Discussion of these results centers on the interplay between composition parameters and their impact on the microstructure and properties of machine tool castings. Carbon equivalent emerges as the dominant factor for tensile strength because it directly controls the eutectic reaction and graphite precipitation. A higher CE within the optimal range (3.60–3.67%) reduces chilling tendencies and minimizes carbides, leading to improved strength. However, excessive CE can result in coarse graphite and reduced strength, as seen in Level III. The silicon-carbon ratio is equally critical; a lower carbon content (around 3.0%) combined with higher silicon (1.8–2.0%) enhances strength by reducing free carbon and strengthening the ferritic matrix through solid solution hardening. This is described by the relationship: $$Si/C \propto \sigma_b$$ where a balanced ratio minimizes defects like shrinkage and cracking in machine tool castings. Inoculation improves tensile strength by promoting fine, uniform graphite flakes, which act as crack arresters and reduce stress concentrations. The effect follows a diminishing returns curve: $$\Delta \sigma_b = k_3 \cdot \ln(Inoc)$$ where \(k_3\) is a constant, indicating that beyond 0.5–0.7% inoculation, gains in strength plateau.

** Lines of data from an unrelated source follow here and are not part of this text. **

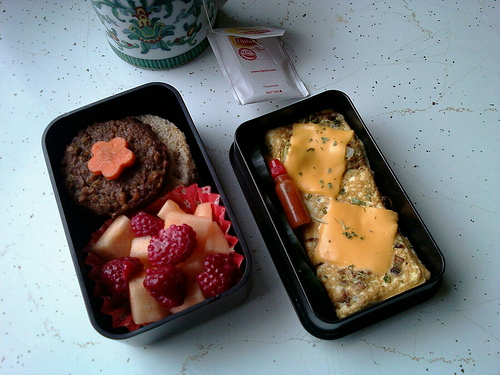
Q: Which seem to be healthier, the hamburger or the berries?
A: The berries are healthier than the hamburger.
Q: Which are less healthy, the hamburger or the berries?
A: The hamburger are less healthy than the berries.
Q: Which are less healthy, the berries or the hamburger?
A: The hamburger are less healthy than the berries.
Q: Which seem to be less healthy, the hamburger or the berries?
A: The hamburger are less healthy than the berries.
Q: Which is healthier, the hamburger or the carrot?
A: The carrot is healthier than the hamburger.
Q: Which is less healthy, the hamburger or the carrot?
A: The hamburger is less healthy than the carrot.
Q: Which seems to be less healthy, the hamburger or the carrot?
A: The hamburger is less healthy than the carrot.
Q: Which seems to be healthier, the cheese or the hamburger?
A: The cheese is healthier than the hamburger.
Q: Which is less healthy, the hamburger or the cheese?
A: The hamburger is less healthy than the cheese.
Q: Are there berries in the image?
A: Yes, there are berries.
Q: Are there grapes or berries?
A: Yes, there are berries.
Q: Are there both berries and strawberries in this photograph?
A: No, there are berries but no strawberries.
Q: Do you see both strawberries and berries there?
A: No, there are berries but no strawberries.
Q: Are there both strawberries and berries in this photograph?
A: No, there are berries but no strawberries.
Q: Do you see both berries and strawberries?
A: No, there are berries but no strawberries.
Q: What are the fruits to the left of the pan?
A: The fruits are berries.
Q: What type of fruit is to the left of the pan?
A: The fruits are berries.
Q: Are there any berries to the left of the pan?
A: Yes, there are berries to the left of the pan.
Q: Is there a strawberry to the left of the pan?
A: No, there are berries to the left of the pan.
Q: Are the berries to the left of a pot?
A: No, the berries are to the left of the pan.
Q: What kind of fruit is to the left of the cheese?
A: The fruits are berries.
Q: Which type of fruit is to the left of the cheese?
A: The fruits are berries.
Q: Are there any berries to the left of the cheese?
A: Yes, there are berries to the left of the cheese.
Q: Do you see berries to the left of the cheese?
A: Yes, there are berries to the left of the cheese.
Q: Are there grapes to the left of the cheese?
A: No, there are berries to the left of the cheese.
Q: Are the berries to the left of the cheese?
A: Yes, the berries are to the left of the cheese.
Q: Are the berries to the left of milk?
A: No, the berries are to the left of the cheese.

Manganese contributes to strength and hardness by increasing pearlite content, with its effect modeled as: $$\sigma_b \propto Mn^{0.5}$$ reflecting its moderate influence.

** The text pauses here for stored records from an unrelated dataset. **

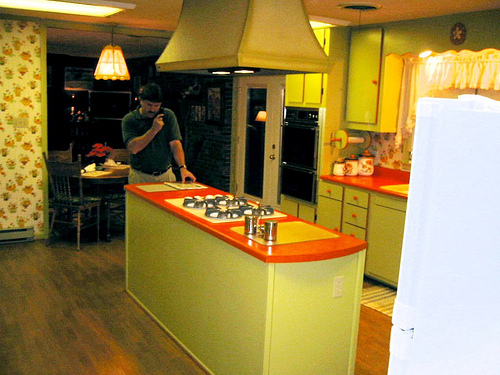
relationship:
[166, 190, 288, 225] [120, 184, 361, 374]
stove on island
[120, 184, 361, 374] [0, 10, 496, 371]
island in middle of kitchen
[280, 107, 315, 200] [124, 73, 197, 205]
double oven to right of man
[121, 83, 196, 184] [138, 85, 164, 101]
man has black hair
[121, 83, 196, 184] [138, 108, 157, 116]
man has mustache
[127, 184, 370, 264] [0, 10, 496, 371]
counter in kitchen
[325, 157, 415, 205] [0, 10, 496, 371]
counter in kitchen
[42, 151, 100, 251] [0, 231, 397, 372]
chair on ground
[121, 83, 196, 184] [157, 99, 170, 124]
man talking on cell phone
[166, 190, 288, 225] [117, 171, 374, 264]
stove on counter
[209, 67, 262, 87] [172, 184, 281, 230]
lights above stove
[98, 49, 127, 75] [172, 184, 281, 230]
light above stove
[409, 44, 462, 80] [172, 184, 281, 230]
lights above stove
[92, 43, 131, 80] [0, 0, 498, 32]
light hanging from ceiling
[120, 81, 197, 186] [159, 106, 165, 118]
man talking on cell phone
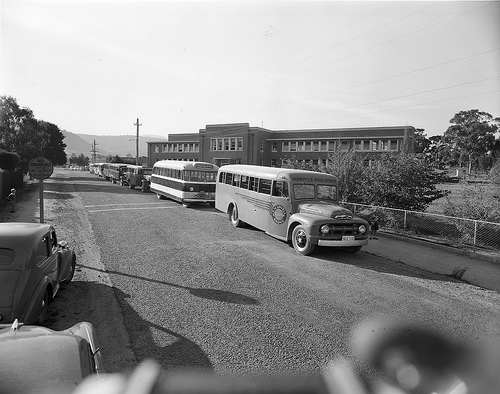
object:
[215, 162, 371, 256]
bus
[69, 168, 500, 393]
street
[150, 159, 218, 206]
bus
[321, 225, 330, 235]
headlight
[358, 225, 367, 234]
headlight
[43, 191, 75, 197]
shadow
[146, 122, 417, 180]
building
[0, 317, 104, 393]
car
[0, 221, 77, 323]
car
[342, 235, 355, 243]
plate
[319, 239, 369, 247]
bumper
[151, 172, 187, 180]
rail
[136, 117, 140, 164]
pole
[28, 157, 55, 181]
sign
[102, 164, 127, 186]
bus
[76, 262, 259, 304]
shadow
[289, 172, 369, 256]
front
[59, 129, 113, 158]
mountains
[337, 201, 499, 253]
fence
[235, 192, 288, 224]
logo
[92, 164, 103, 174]
bus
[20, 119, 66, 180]
tree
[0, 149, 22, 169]
tree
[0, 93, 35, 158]
tree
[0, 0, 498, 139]
sky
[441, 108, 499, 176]
tree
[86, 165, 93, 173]
bus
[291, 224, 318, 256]
wheel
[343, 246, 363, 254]
wheel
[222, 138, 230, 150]
windows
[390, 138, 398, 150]
windows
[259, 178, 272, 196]
windows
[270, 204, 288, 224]
circle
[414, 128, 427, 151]
tree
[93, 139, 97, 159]
pole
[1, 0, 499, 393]
photo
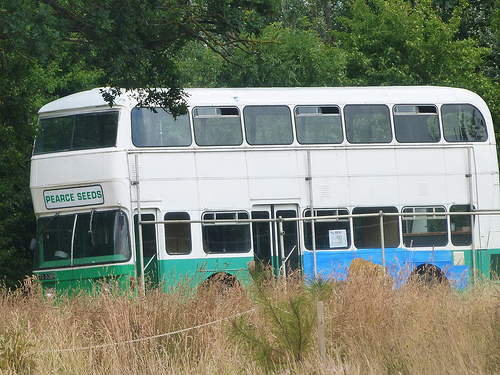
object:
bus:
[30, 85, 500, 307]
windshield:
[33, 208, 131, 270]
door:
[133, 208, 159, 301]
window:
[164, 212, 192, 255]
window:
[201, 209, 252, 254]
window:
[303, 208, 351, 251]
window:
[352, 206, 399, 249]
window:
[401, 205, 449, 248]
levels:
[29, 86, 498, 219]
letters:
[43, 184, 104, 210]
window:
[191, 105, 243, 146]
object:
[329, 229, 348, 248]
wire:
[15, 303, 272, 358]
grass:
[0, 259, 500, 375]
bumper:
[32, 261, 138, 304]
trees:
[0, 1, 500, 120]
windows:
[341, 103, 391, 145]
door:
[251, 203, 303, 294]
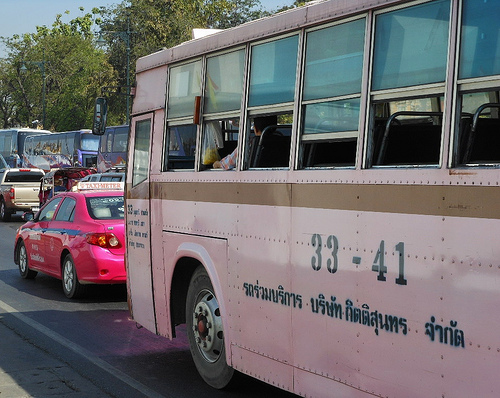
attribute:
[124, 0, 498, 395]
bus — white, pink, large, foreign, not a trck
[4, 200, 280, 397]
street — black, concrete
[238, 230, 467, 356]
writing — foreign, green, asian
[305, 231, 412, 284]
33-41 — numbers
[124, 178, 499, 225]
gold stripe — brown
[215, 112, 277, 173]
person — riding in bus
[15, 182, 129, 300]
taxi — red, car, pink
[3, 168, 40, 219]
truck — gold, white, brown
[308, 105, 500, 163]
seats — empty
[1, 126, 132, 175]
buses — parked, 3, commercial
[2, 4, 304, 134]
trees — tall, green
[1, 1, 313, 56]
sky — clear, blue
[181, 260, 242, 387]
tire — black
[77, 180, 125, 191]
sign — white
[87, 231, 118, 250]
rear lights — red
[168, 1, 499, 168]
windows — open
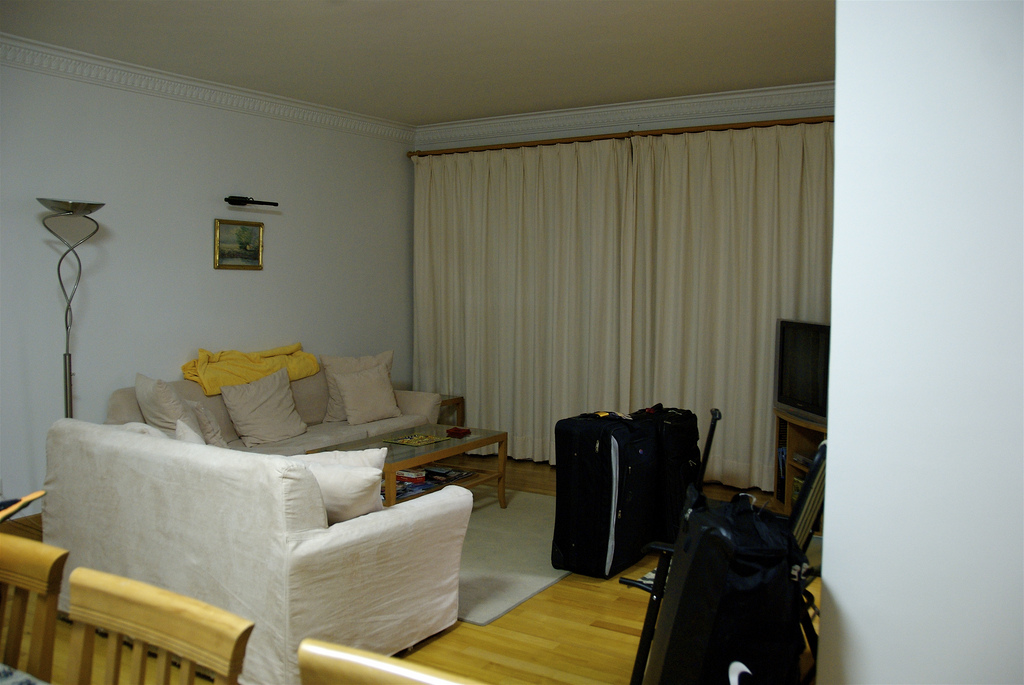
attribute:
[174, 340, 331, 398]
blanket — yellow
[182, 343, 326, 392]
blanket — yellow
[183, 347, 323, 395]
blanket — yellow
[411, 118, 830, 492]
shades — yellow, closed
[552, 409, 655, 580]
bag — black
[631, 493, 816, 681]
luggage — black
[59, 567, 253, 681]
chair — wood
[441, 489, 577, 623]
rug — white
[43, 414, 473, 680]
loveseat — white 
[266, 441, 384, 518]
pillow — white 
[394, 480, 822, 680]
floor — wood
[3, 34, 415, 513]
wall — white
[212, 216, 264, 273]
picture — framed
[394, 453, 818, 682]
floor — wood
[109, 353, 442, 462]
couch — white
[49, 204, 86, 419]
pole — long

In practical applications, these findings were implemented to produce machine tool castings for a rear bed component, which had previously suffered from high rejection rates due to cracking. We adjusted the molten iron composition to target: carbon content of 3.0–3.1%, silicon content of 1.8–2.0%, carbon equivalent of 3.60–3.67%, inoculation amount of 0.5–0.6%, and manganese content of 0.8–1.0%. This optimized composition resulted in tensile strengths exceeding 300 MPa and hardness values around 185–195 HB, meeting the required specifications for subsequent induction hardening. The castings exhibited improved density, reduced cracking, and consistent performance after heat treatment, achieving a hardness of over 45 HRC post-quenching. Compared to previous compositions with lower silicon and higher carbon, which led to porosity and low strength, the new formulation enhanced fluidity, reduced white iron formation, and minimized residual stresses. This success underscores the importance of a holistic approach to composition design for machine tool castings, where factors like carbon equivalent and silicon-carbon balance are prioritized over traditional low-carbon paradigms.

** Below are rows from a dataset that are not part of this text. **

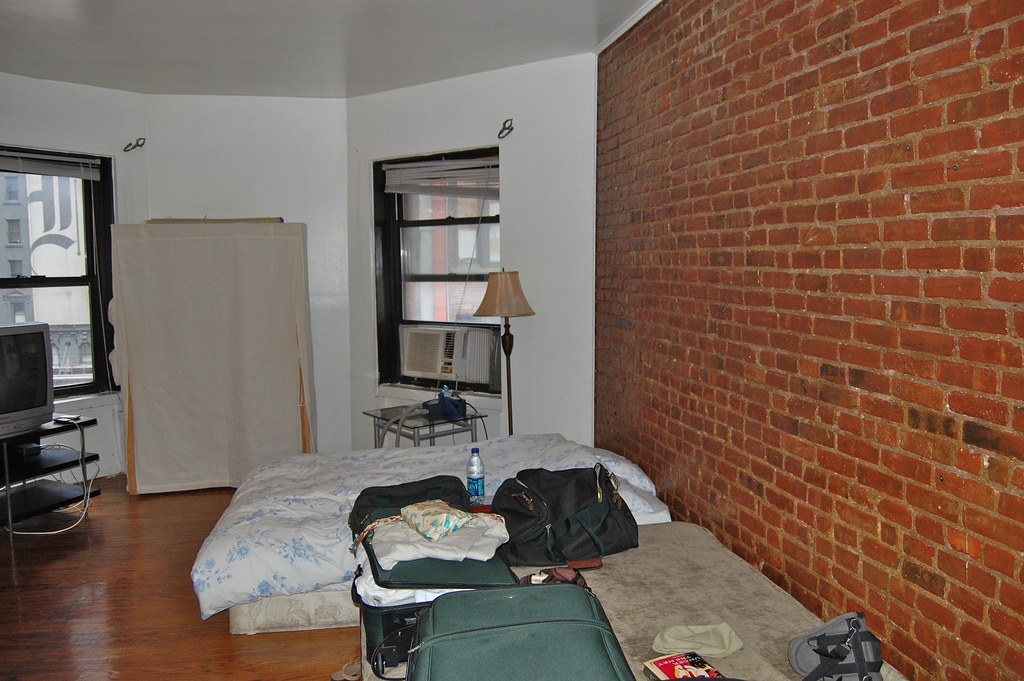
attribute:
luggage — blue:
[415, 587, 668, 671]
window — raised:
[372, 150, 513, 403]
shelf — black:
[3, 444, 96, 487]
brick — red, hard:
[884, 210, 920, 245]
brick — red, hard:
[936, 210, 993, 245]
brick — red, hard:
[901, 242, 966, 266]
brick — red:
[920, 271, 985, 306]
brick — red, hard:
[879, 298, 944, 334]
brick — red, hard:
[942, 299, 1010, 337]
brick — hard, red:
[894, 324, 962, 360]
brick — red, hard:
[879, 350, 933, 385]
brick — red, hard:
[894, 369, 940, 412]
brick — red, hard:
[857, 393, 906, 423]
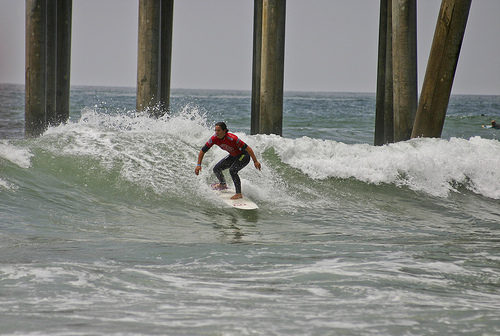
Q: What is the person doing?
A: Surfing.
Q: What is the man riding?
A: Surfboard.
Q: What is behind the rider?
A: A wave.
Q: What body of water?
A: Ocean.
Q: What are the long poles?
A: Support for pier.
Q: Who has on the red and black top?
A: A lady.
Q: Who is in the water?
A: A lady.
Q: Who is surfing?
A: A woman.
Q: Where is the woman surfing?
A: Next to a pier.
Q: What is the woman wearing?
A: A bodysuit.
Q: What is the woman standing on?
A: A surfboard.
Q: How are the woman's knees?
A: Bent.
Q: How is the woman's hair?
A: Wet.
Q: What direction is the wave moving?
A: To the right.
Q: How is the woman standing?
A: Bent down.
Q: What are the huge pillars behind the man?
A: They are holding up the pier.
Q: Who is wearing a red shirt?
A: The surfer.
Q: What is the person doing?
A: Surfing.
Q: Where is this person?
A: In the ocean.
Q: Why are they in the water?
A: Surfing.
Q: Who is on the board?
A: The surfer.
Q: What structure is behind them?
A: Dock.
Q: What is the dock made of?
A: Wood.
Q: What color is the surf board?
A: White.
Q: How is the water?
A: Wavy.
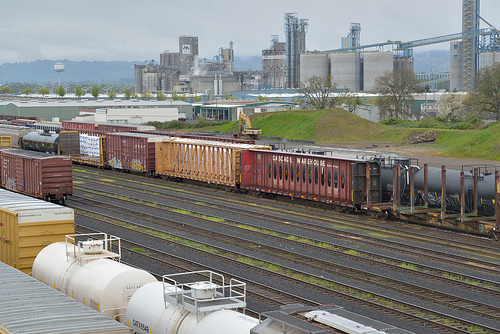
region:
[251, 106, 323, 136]
the grass is green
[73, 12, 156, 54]
the sky is gray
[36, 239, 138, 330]
the tank is white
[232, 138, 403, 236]
the cargo carrier is red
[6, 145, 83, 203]
the cargo container is maroon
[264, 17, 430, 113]
the plant is gray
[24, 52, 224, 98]
the mountains are in the distance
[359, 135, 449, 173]
the soil is brown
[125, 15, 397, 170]
the buildings are tall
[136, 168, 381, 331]
the tracks are black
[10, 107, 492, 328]
A train yard with multiple tracks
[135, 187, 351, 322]
There is grass between each track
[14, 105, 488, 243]
There are orange cars, red cars, and black tanks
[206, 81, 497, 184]
A green hill is with trees is next to the train yard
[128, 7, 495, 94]
Grey and beige buildings of different heights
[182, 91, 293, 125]
Green and white building with windows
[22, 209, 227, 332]
Two white tank cars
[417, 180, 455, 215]
White graffiti on the black tank car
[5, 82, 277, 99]
A line of green trees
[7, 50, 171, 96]
Blue mountains in the background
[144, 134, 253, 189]
yellow freight car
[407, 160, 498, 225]
black tanker on train tracks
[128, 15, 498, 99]
refinery in the background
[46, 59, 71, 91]
white water tower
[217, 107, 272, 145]
yellow backhoe near a hill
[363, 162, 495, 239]
rusted skeleton of freight car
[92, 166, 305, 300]
grass between train tracks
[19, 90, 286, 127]
river bisecting land mass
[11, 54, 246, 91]
forested hills in the background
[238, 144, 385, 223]
red train car with white lettering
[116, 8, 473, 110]
factory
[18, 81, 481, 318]
train yard with cargo train cars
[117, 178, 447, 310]
train tracks in train yard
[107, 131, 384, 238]
three train cars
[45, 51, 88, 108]
water tower and trees with green leaves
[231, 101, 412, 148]
hills with green grass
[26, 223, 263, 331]
two white fuel tankers in train yard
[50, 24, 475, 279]
factory and train yard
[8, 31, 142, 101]
mountains in the distance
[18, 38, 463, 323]
factory and box cars in trail yard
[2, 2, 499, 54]
the cloudy sky above everything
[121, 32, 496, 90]
the tall buildings and factories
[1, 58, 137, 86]
the hill in the background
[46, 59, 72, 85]
the water tower in the background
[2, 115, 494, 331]
the many trains on the tracks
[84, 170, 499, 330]
the empty train tracks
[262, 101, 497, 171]
some green grass next to the tracks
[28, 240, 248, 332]
some white train cars on the track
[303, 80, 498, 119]
some trees next to the grass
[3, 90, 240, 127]
some buildings next to the tracks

In conclusion, the optimization of molten iron composition is pivotal for producing high-performance machine tool castings. Our experiments demonstrate that a carbon equivalent of 3.60–3.67%, combined with a carbon content of 3.0–3.1%, silicon content of 1.8–2.0%, inoculation of 0.5–0.6%, and manganese content of 0.8–1.0%, yields optimal tensile strength and controlled hardness. This composition mitigates defects such as cracking and chilling, while ensuring adequate mechanical properties for demanding applications. The use of orthogonal experimental design and statistical analysis provided a robust framework for identifying key factors and their interactions, enabling efficient process improvement. Future work could explore additional elements like chromium or copper to further enhance properties, but the current findings offer a reliable foundation for quality assurance in machine tool casting production. By adopting these optimized parameters, foundries can achieve consistent, high-quality outputs, reducing waste and improving the durability of critical components in machining centers and other industrial equipment.